PASSAGE TO READ =
•••••

Lufthansa replicates sharkskin to boost fuel efficiency of cargo jets

Biomimicry, purchase of 10 Airbus A350s and Boeing 787s help Lufthansa achieve sustainability goals

(Updated 3:05 ET with news of Lufthansa aircraft orders)

Lufthansa Cargo next year will cover its fleet of Boeing 777 freighters with a high-tech coating that mimics the structure of a shark’s skin to reduce aerodynamic drag and fuel consumption, the company said Monday. Lufthansa Airlines also announced deals with Airbus and Boeing (NYSE: BA) to purchase more modern widebody jets for international routes.

The low-friction film consists of riblets measuring about 50 micrometers that imitate the properties of sharkskin and allow air to flow more smoothly over the aircraft during flight. Sister company Lufthansa Technik developed the new AeroShark technology with German chemical manufacturer BASF to meet aviation needs and estimates it can reduce drag more than 1%. 

Lufthansa said the special coating on its 10 777s in 2022 will provide annual savings of about 3,700 tons of jet fuel and nearly 11,700 tons of carbon dioxide emissions — the equivalent of 48 individual freighter flights from Frankfurt, Germany, to Shanghai. Lufthansa Cargo currently operates nine 777s, but is adding another one later this year.

Aircraft surfaces are exposed to UV radiation, temperature and pressure fluctuations at high altitudes that can alter smoothness. The BASF coating is designed to be weather resistant and simple to apply.

The technology is one of several steps Lufthansa’s cargo division is taking to achieve carbon neutrality by 2050.

“We are proud that we will now be able to operate our entire freighter fleet even more efficiently in the future thanks to sharkskin technology and reduce the carbon footprint of our modern fleet further,” said CEO Dorothea von Boxberg in a statement.

•••••

INFORMATION PROVIDED =
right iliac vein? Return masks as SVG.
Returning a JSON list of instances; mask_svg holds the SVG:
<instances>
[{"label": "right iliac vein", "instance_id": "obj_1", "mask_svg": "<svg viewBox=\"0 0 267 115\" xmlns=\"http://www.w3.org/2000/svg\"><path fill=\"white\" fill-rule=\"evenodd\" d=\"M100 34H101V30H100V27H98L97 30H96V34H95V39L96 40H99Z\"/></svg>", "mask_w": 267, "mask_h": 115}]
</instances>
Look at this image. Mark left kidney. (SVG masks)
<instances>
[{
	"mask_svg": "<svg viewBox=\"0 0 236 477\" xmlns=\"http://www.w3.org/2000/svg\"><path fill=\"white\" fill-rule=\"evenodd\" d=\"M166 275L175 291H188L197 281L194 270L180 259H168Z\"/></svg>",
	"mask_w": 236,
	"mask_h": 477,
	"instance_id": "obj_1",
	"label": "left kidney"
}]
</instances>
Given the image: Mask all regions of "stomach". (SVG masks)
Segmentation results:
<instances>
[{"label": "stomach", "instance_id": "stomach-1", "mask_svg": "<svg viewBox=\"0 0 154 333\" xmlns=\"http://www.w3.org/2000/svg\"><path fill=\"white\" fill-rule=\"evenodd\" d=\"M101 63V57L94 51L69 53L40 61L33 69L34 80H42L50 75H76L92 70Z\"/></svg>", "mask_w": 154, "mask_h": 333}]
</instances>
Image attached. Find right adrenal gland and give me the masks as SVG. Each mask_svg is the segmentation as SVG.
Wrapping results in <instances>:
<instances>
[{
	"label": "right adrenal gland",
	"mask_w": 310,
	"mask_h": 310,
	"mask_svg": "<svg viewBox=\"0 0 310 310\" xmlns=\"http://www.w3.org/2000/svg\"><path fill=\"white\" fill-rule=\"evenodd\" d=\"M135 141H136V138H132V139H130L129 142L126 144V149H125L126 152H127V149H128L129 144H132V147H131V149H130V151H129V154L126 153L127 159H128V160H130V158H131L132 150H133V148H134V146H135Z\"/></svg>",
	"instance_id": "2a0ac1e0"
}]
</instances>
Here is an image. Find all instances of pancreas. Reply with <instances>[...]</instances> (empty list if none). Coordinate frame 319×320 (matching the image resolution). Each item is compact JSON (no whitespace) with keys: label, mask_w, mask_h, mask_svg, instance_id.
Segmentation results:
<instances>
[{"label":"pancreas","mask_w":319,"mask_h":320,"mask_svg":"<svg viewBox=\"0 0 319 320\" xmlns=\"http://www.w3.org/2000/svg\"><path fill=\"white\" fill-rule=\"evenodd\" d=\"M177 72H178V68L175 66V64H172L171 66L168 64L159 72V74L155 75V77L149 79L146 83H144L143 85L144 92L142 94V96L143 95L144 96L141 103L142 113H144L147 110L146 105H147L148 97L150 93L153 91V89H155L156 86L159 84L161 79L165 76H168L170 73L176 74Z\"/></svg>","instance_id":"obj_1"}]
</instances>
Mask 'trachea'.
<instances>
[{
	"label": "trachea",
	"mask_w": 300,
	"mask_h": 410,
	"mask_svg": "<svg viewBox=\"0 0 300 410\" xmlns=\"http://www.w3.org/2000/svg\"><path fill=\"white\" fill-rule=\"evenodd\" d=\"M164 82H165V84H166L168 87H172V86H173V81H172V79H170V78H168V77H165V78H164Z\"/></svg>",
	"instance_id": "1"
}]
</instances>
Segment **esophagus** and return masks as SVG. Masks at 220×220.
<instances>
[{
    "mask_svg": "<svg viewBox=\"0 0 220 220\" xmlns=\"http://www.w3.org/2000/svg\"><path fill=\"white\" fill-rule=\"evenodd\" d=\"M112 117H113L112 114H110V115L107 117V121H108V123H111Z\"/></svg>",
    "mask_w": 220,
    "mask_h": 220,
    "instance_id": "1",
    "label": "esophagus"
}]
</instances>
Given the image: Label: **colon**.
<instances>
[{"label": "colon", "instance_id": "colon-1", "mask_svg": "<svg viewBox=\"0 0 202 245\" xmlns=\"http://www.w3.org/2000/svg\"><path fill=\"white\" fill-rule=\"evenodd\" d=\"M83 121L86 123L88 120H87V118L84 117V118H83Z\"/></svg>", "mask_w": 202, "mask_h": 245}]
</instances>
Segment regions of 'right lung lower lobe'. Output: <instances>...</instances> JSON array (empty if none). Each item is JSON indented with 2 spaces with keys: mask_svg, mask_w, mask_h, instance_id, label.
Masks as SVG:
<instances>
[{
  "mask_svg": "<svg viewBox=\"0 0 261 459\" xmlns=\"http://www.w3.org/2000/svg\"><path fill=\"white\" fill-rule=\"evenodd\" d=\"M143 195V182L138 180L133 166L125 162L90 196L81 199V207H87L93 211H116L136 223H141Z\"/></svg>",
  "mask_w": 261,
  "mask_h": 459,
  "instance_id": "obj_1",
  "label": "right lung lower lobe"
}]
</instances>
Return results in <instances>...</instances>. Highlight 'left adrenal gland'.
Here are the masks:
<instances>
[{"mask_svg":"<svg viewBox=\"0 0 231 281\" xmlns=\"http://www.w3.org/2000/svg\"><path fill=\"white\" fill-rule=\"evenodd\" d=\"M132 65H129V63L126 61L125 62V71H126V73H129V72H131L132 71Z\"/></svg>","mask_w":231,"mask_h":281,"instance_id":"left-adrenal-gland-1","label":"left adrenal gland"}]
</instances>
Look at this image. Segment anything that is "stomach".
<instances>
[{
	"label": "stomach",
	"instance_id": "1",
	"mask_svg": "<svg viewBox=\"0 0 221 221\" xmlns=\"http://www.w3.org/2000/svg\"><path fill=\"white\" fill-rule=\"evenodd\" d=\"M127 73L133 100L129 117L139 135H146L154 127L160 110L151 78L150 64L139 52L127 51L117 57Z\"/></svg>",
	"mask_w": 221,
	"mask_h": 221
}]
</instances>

•••••

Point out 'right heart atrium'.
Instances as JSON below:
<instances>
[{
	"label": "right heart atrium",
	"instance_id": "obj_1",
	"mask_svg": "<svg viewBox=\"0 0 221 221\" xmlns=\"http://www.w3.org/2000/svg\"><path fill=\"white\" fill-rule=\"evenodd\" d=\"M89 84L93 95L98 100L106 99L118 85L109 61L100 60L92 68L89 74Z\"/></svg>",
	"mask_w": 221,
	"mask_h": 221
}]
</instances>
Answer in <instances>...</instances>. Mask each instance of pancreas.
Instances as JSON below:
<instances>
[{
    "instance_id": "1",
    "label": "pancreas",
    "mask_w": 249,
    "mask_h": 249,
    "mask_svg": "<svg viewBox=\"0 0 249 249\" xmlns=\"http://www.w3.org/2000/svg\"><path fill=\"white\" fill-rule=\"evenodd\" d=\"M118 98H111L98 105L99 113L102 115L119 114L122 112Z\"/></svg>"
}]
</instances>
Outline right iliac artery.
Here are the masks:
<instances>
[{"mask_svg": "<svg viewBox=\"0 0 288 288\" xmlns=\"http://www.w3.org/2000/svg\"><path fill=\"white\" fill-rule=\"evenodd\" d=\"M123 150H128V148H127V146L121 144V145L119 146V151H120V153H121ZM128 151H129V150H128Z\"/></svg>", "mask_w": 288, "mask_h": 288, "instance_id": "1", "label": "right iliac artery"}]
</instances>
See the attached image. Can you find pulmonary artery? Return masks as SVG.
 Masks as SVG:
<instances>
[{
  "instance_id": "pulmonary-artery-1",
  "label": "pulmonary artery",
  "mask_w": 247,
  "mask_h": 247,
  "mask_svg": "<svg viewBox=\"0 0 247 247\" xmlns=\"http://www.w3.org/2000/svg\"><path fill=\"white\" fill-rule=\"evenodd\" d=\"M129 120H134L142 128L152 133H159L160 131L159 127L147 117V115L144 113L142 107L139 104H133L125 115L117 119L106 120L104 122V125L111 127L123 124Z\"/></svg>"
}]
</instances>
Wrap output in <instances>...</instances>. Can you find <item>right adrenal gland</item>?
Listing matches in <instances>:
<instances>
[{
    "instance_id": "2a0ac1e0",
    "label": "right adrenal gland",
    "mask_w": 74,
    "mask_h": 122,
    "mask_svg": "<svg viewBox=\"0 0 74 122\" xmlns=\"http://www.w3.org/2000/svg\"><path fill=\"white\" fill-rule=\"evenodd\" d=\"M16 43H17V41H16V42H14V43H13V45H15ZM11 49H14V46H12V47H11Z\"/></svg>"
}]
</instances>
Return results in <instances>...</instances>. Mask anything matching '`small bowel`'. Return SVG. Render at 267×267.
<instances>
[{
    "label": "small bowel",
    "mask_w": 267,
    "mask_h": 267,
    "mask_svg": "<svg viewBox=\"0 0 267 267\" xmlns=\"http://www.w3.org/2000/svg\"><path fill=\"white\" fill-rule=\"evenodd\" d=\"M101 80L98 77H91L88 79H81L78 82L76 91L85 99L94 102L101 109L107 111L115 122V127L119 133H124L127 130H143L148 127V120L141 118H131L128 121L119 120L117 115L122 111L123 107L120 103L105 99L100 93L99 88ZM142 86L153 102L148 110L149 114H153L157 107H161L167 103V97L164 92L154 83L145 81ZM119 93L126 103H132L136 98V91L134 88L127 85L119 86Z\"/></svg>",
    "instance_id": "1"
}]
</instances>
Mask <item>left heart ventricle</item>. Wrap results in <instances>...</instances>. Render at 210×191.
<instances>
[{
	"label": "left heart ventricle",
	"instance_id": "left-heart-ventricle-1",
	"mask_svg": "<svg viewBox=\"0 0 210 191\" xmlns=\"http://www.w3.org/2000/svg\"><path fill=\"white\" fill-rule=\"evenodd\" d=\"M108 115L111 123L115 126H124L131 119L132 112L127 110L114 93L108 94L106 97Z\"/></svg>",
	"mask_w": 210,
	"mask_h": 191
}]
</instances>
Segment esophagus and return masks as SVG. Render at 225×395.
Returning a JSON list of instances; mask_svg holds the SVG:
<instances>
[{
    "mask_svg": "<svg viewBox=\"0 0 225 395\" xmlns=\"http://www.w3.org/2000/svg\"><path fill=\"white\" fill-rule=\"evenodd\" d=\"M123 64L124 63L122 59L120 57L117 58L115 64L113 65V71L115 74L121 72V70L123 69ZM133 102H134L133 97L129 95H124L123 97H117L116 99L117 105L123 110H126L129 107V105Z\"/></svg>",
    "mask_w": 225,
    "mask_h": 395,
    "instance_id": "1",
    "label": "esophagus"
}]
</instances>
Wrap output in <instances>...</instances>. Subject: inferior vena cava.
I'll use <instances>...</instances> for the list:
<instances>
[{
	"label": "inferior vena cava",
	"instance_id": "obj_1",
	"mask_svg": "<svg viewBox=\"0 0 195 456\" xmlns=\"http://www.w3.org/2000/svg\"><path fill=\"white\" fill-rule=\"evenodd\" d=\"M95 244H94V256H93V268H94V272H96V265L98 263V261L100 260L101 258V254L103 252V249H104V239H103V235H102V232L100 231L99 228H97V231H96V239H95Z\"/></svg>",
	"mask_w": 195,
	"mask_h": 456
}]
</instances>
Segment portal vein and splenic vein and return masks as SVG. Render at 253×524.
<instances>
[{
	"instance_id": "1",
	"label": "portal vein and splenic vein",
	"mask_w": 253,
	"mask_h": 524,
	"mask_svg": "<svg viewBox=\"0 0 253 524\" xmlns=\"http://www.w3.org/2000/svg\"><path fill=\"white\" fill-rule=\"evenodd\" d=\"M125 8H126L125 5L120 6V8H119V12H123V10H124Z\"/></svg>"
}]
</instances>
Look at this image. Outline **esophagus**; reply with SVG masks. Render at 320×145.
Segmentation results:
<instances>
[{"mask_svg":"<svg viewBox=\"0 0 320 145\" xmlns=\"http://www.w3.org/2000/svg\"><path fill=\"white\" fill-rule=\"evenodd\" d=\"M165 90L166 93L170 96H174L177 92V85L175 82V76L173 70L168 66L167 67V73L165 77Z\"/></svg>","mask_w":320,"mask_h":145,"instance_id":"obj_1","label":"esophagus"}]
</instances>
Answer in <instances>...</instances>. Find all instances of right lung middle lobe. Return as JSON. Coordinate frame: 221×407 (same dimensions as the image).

•••••

TASK OBJECTIVE = List every aircraft model named in the article on Lufthansa's sharkskin coating.

RESULT FOR THIS EXERCISE = Airbus A350, Boeing 787, Boeing 777